Our happiness was undercut by his relief, as it confirmed just how fearful our son had been. And because of his keen sensitivity, it was devastating when our respite proved short-lived: One year after Rich started that job, he was downsized in an arbitrary restructuring. We felt the ground shift beneath us again. Like a miserable case of déjà vu, unease reappeared on our doorstep, back for another stay.

During his second lengthy job hunt, Rich returned from an interview that he believed had gone well. “Now we wait,” he said, heading upstairs to shed his suit. Ben, who was curled up on a chair in the living room, looked away from the television.

“Do you think he’s gonna get this one?” he asked in his best stage whisper.

“Oh, honey, I hope so,” I said.

“Mom, is Dad not good at what he does?

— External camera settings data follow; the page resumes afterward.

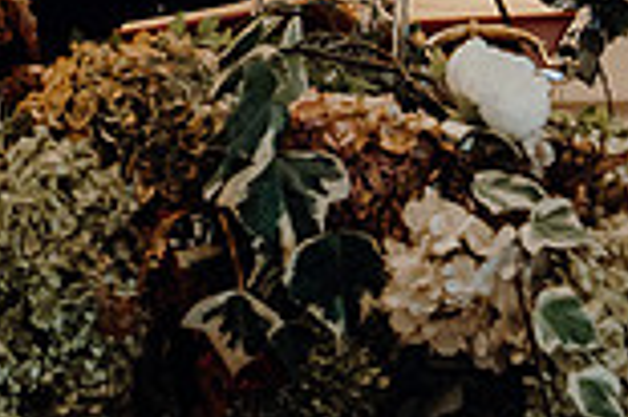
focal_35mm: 394
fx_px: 6866
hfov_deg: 5.2
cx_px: 20
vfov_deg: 3.5
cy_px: -217
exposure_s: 1/160
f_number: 3.5
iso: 1250
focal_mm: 70
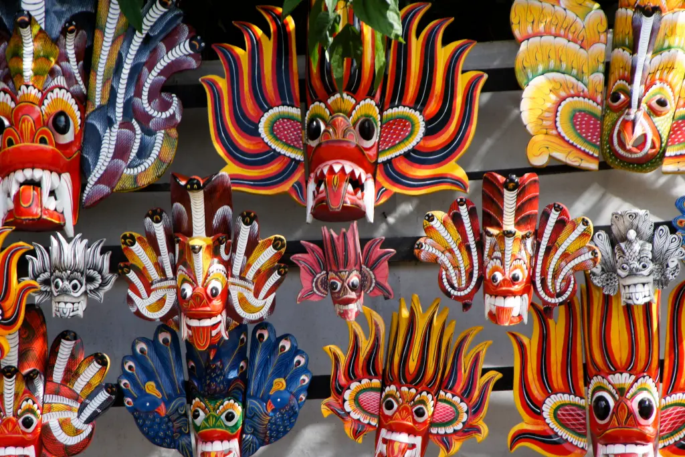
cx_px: 342
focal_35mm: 315
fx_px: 5994
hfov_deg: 6.5
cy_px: 228
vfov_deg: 4.4
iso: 200
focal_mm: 210
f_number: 8
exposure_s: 1/200
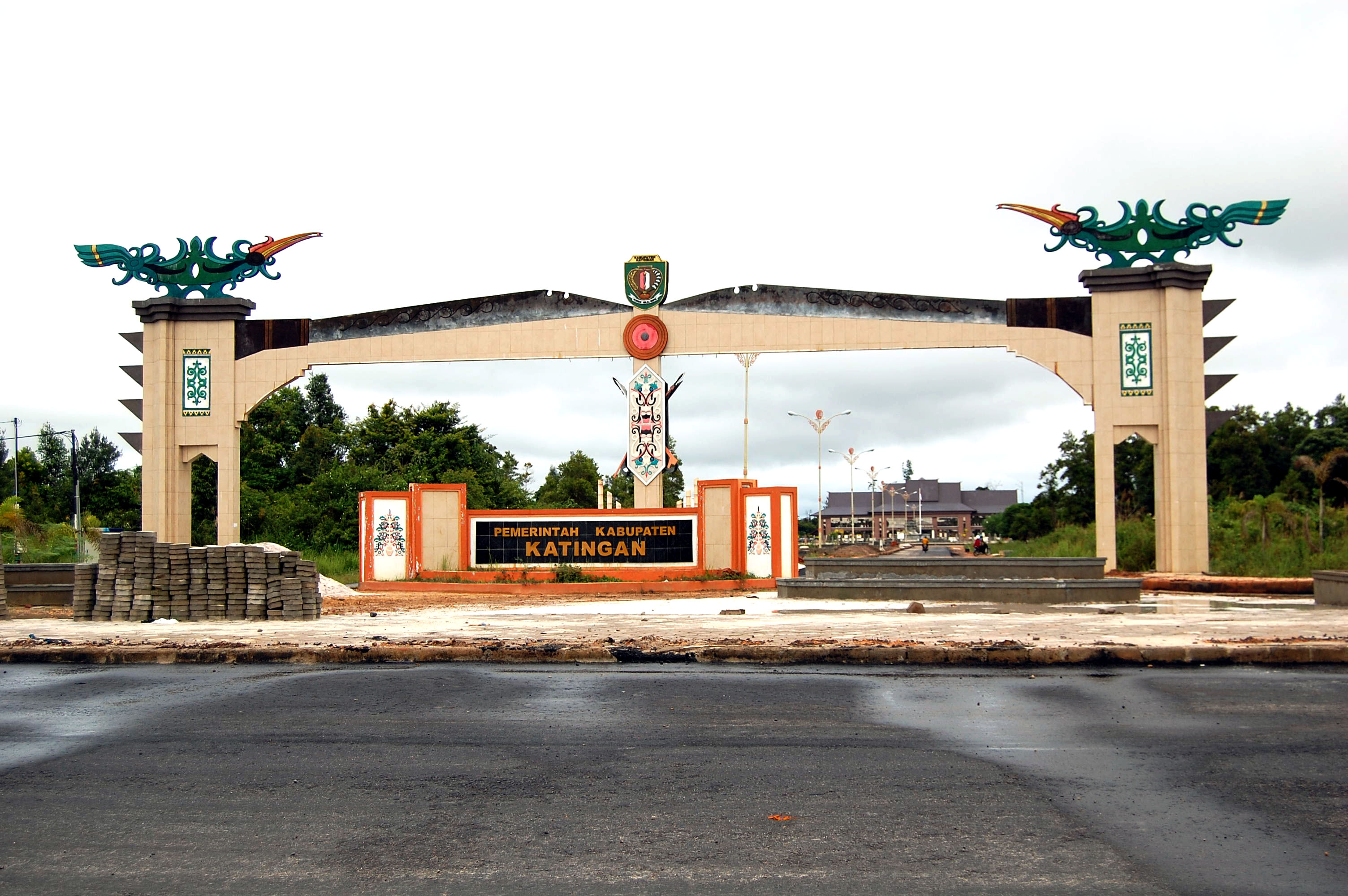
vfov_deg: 29.8
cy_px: 448
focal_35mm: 45
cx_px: 674
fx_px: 1683
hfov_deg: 43.6
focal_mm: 30
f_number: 5
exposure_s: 1/1250
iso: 200
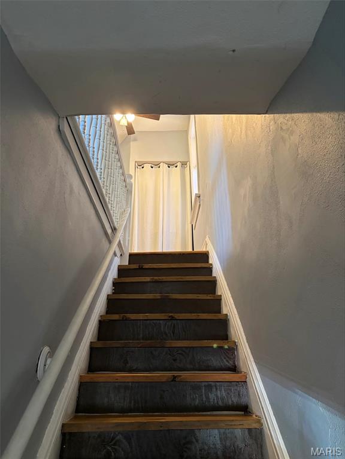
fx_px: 346
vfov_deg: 67.3
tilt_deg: +21.3
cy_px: 230
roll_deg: +0.0
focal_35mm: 26
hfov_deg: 53.1
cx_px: 172
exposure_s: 1/60
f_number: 1.6
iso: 500
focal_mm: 5.96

Why does nobody want to hire him?” His small forehead puckered into a mountain range of inverted Vs.

As I watched fear envelop his once-carefree face, my worry shifted. Would believing that his parents were unemployable, even temporarily, erode his confidence? I reassured him that we were doing everything we could to get back to “normal,” but no matter what, we were a family, and he’d be cared for and loved. As he nodded and turned back to the TV, I wondered if my words would have any impact.

After six months, Rich accepted a tenuous-at-best consulting role. We rejoiced that he’d receive a paycheck, but the ongoing uncertainty still made Ben anxious. Each time he spotted Rich’s car in the driveway earlier than expected, he’d charge through the door, breathlessly asking, “Why is Dad here? Does he still have a job?”

His lingering concerns led me to reach out to Gail Melson, Ph.D., a researcher and professor emerita of human development and family studies at Purdue University. I asked her how I could help my son.

“It’s natural for children to pick up on anxiety,” she told me. “While you continue to reassure him, don’t be afraid to explore the worst-case scenario. Try asking him, ‘What if Dad came home one day and he had lost his job again? What do you think we’re going to do?’ Then you can tell him, ‘Here’s how we would handle that,’ and be concrete about the plan. For a child to really get his head around it, it’s very helpful for him to hear you say, ‘We’re not going to have a meltdown; we’re not going to go to pieces. Here’s what we’re going to do.’”

After speaking with Dr. Melson, I realized that I’d been attempting to instill the wrong lessons. Instead of my trite admonitions—“Save your pennies!” “Be indispensable!”—the most valuable takeaway from this stressful period in our life was the importance and beauty of resilience.

I want my sons to learn that unexpected and unpleasant events will happen, and they’ll have no choice but to stare them down and rise up in spite of them. Those are the moments when their character will be defined.

If there was an upside to Rich’s recurring unemployment, it lay in discovering that when the unthinkable occurred, our family could survive it. These days, he has a steady full-time job. And we are grateful—not just for the stability but for the way our family has matured and banded together. That alone is worth celebrating, preferably with a homemade layer cake.